→ **СУТЬ ЗАДАНИЯ**: Извлеките фрагмент документа целиком и воспроизведите его дословно, не внося никаких изменений.

→ **ФРАГМЕНТ ДОКУМЕНТА**:
========
Через несколько часов машина была водворена в дом Цигельмана. Когда я уезжал, в местечке был слышен порывистый стук швейной машины. Единственный портной Браилова приступил к работе...

ЧТО Я ПЕРЕЖИЛА В ХАРЬКОВЕ.

Письмо Марии Марковны Сокол. Подготовил к печати Илья Эренбург.

24 октября 1941 года в Харьков вступили немцы. Трудно передать охвативший меня ужас. Ведь только безвыходное положение заставило меня, еврейку, остаться в Харькове.

Фашисты показали себя уже в первый день. На площадях висели повешенные. На следующий день немцы начали грабить. В квартире нельзя было сидеть, то и дело раздавался стук в дверь: ”Открывай!” Они брали все — продукты, носильные вещи. Потом начали хватать заложников. Гостиница ”Интернационал” была переполнена несчастными жертвами. Стекла там были выбиты, комнаты переполнены: ни лечь, ни сесть. При допросе арестованных избивали. Их держали дней десять, потом полумертвых расстреливали.

Однажды народ собрался на площади перед зданием обкома — там было радио. Я шла мимо за водой. Вдруг мы видим, как с самого верхнего балкона спускают на веревке молодого человека. Мы сначала не поняли, в чем дело. Думали, это — какое-то представление. Раздался раздирающий душу крик: ”Спасите!” Несчастный повис на балконе. Народ в ужасе разошелся по домам.
========
→ **СОХРАНЁННЫЕ ЗАПИСИ**:

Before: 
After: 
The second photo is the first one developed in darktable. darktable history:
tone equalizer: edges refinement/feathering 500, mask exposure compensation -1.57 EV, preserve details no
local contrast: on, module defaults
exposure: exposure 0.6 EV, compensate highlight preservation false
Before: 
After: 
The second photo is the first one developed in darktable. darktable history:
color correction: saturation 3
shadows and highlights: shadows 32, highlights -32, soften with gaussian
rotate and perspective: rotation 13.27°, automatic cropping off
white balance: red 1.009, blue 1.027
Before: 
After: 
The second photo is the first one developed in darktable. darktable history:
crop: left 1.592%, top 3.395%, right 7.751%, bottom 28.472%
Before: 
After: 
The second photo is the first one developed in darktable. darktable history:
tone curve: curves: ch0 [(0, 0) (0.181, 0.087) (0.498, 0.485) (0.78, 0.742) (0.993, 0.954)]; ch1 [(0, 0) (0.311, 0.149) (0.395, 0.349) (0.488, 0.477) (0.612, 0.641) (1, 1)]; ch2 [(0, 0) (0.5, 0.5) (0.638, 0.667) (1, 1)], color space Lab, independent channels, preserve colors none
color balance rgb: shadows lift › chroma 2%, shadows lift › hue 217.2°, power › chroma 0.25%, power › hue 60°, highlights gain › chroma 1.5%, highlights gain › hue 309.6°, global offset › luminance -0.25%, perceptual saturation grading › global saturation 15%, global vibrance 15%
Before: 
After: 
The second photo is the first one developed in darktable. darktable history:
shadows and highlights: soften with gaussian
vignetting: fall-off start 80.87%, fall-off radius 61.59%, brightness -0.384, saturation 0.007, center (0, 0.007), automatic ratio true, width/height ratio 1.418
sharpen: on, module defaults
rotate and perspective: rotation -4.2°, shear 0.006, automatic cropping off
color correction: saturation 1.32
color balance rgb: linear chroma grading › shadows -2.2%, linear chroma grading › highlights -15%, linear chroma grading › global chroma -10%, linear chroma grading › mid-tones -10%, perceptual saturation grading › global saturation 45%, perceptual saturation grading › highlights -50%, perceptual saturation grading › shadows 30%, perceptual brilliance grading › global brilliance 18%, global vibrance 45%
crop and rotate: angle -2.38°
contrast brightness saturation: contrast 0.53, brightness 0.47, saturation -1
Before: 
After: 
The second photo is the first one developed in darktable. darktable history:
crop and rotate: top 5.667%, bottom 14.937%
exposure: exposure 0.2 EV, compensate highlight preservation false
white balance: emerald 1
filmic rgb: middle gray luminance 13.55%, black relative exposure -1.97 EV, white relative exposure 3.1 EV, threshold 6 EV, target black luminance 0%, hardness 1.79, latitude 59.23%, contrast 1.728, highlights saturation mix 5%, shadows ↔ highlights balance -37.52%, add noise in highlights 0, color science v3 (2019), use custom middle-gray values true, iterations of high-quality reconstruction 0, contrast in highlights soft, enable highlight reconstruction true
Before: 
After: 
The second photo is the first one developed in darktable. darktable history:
========
→ **ПИСЬМЕННЫЙ ОТВЕТ**:
Через несколько часов машина была водворена в дом Цигельмана. Когда я уезжал, в местечке был слышен порывистый стук швейной машины. Единственный портной Браилова приступил к работе...

ЧТО Я ПЕРЕЖИЛА В ХАРЬКОВЕ.

Письмо Марии Марковны Сокол. Подготовил к печати Илья Эренбург.

24 октября 1941 года в Харьков вступили немцы. Трудно передать охвативший меня ужас. Ведь только безвыходное положение заставило меня, еврейку, остаться в Харькове.

Фашисты показали себя уже в первый день. На площадях висели повешенные. На следующий день немцы начали грабить. В квартире нельзя было сидеть, то и дело раздавался стук в дверь: ”Открывай!” Они брали все — продукты, носильные вещи. Потом начали хватать заложников. Гостиница ”Интернационал” была переполнена несчастными жертвами. Стекла там были выбиты, комнаты переполнены: ни лечь, ни сесть. При допросе арестованных избивали. Их держали дней десять, потом полумертвых расстреливали.

Однажды народ собрался на площади перед зданием обкома — там было радио. Я шла мимо за водой. Вдруг мы видим, как с самого верхнего балкона спускают на веревке молодого человека. Мы сначала не поняли, в чем дело. Думали, это — какое-то представление. Раздался раздирающий душу крик: ”Спасите!” Несчастный повис на балконе. Народ в ужасе разошелся по домам.